Timing their runs onstage with the accuracy of forwards springing an offside trap, time after time, the stage invaders plough into their target at the songs’ most poignant moment, reducing his singing to an interrupted splutter. With both arms round his neck, they whirled round him like children swinging round a post in the playground.

He was practically mugged in the middle of a sweetly-sung ‘Moon River’ and the neatly-staged effect of his pose amidst the spotlight and strobes during the frenzied finale of ‘National Front Disco’ was gate-crashed by someone clambering on to him.

The boxer on the backdrop would have admired Morrissey’s footwork though, ducking and diving, bobbling and weaving past oncoming assailants and at times, we were left with the bizarre spectacle of fans ambling around the stage, even tapping him on the shoulder, waiting for an embrace.

By mid way, Morrissey seemed slightly dispirited by it all, and no-one could really blame him if, at this point in his life, the idea of people listening to the songs and his singing appealed to him. (No other idols even entertain what he does.) Then again, a large part of him actively requires this sort of urgent adoration, even demands it.

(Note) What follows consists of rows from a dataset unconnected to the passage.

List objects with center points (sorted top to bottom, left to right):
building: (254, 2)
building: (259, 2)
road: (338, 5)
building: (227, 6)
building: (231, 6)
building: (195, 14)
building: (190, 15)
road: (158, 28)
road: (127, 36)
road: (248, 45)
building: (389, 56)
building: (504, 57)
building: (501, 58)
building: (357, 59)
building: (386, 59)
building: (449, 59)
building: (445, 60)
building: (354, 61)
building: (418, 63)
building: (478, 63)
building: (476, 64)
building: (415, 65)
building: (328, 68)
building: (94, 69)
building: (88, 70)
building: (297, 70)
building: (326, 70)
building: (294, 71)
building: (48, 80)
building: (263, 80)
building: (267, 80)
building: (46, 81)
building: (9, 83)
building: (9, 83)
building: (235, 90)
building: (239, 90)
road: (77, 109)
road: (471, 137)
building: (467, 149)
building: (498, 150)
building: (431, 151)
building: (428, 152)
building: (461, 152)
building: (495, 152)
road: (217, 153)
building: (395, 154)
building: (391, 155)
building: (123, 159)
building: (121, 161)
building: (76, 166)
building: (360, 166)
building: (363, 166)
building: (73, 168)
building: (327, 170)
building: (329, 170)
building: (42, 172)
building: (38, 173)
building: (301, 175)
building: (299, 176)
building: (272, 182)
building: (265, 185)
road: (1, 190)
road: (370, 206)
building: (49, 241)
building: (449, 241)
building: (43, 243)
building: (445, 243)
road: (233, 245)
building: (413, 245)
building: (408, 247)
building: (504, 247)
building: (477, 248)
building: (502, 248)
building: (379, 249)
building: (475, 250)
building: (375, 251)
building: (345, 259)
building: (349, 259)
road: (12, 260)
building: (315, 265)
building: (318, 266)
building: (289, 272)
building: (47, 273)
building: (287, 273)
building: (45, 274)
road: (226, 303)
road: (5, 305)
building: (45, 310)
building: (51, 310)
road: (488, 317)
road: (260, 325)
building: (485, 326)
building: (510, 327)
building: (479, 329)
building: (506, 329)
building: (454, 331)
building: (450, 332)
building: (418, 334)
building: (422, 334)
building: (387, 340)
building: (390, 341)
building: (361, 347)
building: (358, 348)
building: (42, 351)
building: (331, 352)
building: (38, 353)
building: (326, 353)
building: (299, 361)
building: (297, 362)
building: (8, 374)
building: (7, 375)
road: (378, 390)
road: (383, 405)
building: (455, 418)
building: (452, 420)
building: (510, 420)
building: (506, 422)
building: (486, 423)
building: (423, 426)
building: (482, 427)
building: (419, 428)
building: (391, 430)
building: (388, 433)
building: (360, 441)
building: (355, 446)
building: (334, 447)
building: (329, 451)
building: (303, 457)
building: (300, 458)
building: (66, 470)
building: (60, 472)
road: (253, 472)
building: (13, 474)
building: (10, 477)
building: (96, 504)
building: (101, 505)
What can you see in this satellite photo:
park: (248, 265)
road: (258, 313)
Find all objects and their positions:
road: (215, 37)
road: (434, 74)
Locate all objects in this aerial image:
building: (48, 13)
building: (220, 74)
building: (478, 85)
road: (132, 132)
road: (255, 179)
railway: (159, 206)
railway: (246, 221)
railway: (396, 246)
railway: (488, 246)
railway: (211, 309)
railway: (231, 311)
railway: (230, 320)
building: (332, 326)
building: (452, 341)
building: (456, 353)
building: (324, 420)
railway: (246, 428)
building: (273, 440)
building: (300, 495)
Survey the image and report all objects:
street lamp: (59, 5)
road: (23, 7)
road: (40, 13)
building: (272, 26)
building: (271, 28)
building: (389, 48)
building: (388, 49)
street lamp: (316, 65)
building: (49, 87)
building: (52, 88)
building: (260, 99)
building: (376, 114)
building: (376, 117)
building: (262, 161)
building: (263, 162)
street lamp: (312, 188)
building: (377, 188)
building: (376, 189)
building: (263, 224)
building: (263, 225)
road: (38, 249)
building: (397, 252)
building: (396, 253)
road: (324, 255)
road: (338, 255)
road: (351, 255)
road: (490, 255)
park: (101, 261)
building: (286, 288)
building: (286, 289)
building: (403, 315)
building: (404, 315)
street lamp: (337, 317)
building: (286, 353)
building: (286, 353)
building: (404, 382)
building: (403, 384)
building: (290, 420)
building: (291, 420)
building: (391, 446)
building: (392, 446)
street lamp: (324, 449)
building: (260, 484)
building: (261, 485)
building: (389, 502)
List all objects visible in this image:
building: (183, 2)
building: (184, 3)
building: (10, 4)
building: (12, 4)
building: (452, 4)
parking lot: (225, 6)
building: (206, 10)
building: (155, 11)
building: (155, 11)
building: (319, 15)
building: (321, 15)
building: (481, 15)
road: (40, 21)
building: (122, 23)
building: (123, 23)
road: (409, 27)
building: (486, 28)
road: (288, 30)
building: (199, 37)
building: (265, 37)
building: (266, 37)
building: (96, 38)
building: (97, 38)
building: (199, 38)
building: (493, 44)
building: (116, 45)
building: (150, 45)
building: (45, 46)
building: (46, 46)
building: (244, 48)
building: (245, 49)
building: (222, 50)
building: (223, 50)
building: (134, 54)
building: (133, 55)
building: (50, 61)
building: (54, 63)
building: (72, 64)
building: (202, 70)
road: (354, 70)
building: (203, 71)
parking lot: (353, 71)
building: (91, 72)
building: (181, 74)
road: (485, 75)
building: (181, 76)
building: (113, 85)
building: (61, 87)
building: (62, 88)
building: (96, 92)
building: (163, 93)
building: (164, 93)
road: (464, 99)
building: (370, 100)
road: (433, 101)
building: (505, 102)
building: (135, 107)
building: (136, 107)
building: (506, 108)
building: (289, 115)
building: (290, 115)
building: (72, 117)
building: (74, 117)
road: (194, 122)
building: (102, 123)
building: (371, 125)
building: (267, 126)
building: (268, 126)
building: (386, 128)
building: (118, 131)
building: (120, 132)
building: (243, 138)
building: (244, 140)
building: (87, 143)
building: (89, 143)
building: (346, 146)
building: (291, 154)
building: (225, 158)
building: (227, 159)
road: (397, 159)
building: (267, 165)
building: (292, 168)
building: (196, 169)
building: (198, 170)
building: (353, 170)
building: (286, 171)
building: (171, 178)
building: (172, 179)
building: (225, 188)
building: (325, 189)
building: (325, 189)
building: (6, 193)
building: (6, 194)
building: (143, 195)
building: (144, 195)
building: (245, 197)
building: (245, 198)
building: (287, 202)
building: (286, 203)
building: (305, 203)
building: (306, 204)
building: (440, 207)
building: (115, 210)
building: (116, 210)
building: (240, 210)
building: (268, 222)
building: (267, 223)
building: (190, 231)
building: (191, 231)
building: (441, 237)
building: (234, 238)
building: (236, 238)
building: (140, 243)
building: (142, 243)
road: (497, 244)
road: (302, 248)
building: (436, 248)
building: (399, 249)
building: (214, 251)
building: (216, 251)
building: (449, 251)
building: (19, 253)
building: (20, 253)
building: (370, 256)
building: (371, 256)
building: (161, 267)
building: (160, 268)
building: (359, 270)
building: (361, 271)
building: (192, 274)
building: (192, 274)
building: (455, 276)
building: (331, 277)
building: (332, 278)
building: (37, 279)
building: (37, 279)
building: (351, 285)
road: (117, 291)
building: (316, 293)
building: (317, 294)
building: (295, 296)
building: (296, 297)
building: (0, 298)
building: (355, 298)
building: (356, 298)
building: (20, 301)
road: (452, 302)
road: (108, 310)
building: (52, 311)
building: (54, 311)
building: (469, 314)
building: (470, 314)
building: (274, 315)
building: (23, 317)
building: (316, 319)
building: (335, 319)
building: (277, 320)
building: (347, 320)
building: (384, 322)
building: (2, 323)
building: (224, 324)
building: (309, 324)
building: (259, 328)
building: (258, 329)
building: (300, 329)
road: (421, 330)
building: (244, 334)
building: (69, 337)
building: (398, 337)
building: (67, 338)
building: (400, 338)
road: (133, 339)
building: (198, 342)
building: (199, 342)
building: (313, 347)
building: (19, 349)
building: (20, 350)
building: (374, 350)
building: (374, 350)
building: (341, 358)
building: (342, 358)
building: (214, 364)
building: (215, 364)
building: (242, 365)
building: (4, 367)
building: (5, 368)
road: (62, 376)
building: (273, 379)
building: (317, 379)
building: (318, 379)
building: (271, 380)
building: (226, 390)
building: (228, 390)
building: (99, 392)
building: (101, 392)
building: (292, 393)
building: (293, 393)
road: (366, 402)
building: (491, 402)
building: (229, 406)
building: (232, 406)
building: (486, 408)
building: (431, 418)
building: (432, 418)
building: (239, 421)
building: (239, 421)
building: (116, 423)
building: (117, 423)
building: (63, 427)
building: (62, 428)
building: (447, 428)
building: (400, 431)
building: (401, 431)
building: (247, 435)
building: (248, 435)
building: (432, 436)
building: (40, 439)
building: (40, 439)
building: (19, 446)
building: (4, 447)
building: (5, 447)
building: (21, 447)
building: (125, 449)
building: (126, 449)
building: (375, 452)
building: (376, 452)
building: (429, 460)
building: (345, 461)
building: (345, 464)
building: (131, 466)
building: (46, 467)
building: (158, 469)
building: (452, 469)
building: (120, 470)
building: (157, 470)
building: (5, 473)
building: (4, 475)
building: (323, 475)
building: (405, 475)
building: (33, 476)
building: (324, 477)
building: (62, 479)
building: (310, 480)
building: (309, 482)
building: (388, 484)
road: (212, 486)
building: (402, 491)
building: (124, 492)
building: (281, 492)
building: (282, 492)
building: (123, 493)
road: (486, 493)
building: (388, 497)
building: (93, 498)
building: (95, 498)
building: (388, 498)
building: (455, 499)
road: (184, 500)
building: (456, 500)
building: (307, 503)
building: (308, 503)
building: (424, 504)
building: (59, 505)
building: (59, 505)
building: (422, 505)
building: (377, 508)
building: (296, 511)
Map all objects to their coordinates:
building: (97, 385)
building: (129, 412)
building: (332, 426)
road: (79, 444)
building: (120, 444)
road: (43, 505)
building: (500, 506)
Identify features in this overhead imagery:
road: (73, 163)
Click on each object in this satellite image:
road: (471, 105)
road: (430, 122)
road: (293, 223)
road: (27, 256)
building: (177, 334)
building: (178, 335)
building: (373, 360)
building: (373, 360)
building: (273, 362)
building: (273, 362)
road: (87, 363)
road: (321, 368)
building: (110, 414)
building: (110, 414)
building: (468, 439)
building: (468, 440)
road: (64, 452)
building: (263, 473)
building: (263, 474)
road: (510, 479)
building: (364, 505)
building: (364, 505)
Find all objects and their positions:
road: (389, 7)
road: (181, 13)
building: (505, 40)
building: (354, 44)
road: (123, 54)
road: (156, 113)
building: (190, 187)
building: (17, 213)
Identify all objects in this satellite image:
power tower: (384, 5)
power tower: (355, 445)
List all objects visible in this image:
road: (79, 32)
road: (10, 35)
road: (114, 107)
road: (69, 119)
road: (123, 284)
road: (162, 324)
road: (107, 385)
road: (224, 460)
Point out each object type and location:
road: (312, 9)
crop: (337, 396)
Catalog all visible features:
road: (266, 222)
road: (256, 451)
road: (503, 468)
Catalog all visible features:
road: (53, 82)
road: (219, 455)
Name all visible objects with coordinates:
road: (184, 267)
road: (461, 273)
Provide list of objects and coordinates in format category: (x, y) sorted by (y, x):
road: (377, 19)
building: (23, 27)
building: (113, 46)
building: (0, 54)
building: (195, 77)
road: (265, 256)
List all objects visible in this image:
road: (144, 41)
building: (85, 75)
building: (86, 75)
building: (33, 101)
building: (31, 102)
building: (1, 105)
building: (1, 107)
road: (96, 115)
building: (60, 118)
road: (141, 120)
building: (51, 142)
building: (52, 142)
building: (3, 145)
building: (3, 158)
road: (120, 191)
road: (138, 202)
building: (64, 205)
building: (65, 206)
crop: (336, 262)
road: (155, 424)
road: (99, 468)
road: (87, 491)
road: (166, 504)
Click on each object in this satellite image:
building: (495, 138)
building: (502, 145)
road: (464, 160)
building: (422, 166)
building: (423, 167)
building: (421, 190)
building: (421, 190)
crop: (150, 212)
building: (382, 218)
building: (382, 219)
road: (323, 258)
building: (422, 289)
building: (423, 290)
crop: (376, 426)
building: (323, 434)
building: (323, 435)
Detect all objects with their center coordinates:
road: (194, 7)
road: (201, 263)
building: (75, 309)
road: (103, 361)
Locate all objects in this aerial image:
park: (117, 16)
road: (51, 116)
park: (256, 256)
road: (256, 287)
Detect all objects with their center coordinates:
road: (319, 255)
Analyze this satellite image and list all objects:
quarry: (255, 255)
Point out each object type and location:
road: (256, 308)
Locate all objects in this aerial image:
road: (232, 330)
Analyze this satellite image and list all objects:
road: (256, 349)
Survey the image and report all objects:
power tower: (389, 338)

The band’s momentum picked up again with ‘Now My Heart Is Full’ and the splendid crescendo of ‘Speedway’, where the sentiment, “In my own strange way/I’ve always been true to you/In my own secret way/I’ll always stay true to you” was evidently mutual.

By the time Morrissey departed at the end of ‘Shoplifters of the World Unite’, bloodied but unabashed, the crowd were indeed chanting his name.

Whatever else, Morrissey’s art and his audience remain utterly individual and peculiar to him, and to them, and in retaining his crown, together they proved that on most of tonight’s score-cards, he is still the only one.